Цитируемый отрывок:
---------------

Во время похорон стояла дождливая погода и все учителя гимназии «были в калошах и с зонтами». О многом говорит эта чеховская деталь. Умер Беликов, а «беликовщина» осталась в душах людей. «Вернулись мы с кладбища в добром расположении. Но прошло не больше недели, и жизнь потекла по-прежнему, такая же суровая, утомительная, бестолковая, жизнь, не запрещенная циркулярно, но и не разрешённая вполне; не стало лучше». Такое завершающее рассуждение вновь звучало злободневно для современников Чехова, так как после смерти своего отца новый царь Николай II назвал «бессмысленными мечтаниями» те надежды на предоставление самых скромных прав, которые выражались в обществе, и заявил, что он будет «охранять начала самодержавия так же твёрдо и неуклонно, как охранял его незабвенный покойный родитель». Всё останется по-старому, не стало лучше – такие настроения, действительно, охватили большую часть русского общества в начале нового царствования. И слова учителя Буркина «… а сколько ещё таких человеков в футляре осталось, сколько их ещё будет!" отражали это угнетённое состояние. Иван Иваныч вступает в спор с унылым выводом Буркина. В музыкальную композицию рассказа врываются, как партия трубы, слова человека, который не хочет удовлетвориться старой истиной о том, что всё будет, как было, а хочет решительных перемен, ломки вокруг себя. «- А разве то, что мы живём в городе в духоте, - говорит он, - пишем ненужные бумаги, играем в винт – разве это не футляр? А то, что мы проводим всю жизнь среди бездельников, сутяг, глупых, праздных женщин, говорим и слушаем разный вздор – разве это не футляр?...

---------------

Предоставленные записи:
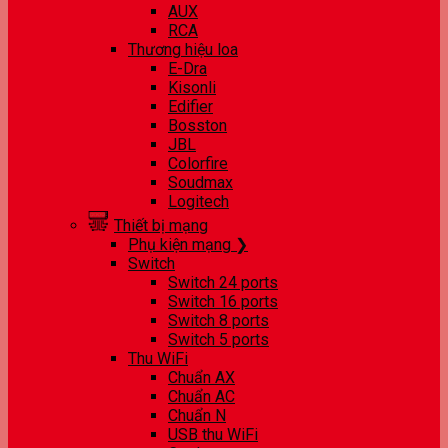
AUX
RCA
Thương hiệu loa
E-Dra
Kisonli
Edifier
Bosston
JBL
Colorfire
Soudmax
Logitech
Thiết bị mạng
Phụ kiện mạng ❯
Switch
Switch 24 ports
Switch 16 ports
Switch 8 ports
Switch 5 ports
Thu WiFi
Chuẩn AX
Chuẩn AC
Chuẩn N
USB thu WiFi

---------------

Задание 1: Переведите на английский язык предложение «Иван Иваныч вступает в спор с унылым выводом Буркина» из цитируемого отрывка.
Задание 2: Извлеките все строки текста из всех записей, не меняя в них ни знака. Изображения в ответ не включайте.

Решение задачи 1: Ivan Ivanych takes issue with Burkin's gloomy conclusion.

Решение задачи 2:
AUX
RCA
Thương hiệu loa
E-Dra
Kisonli
Edifier
Bosston
JBL
Colorfire
Soudmax
Logitech
Thiết bị mạng
Phụ kiện mạng ❯
Switch
Switch 24 ports
Switch 16 ports
Switch 8 ports
Switch 5 ports
Thu WiFi
Chuẩn AX
Chuẩn AC
Chuẩn N
USB thu WiFi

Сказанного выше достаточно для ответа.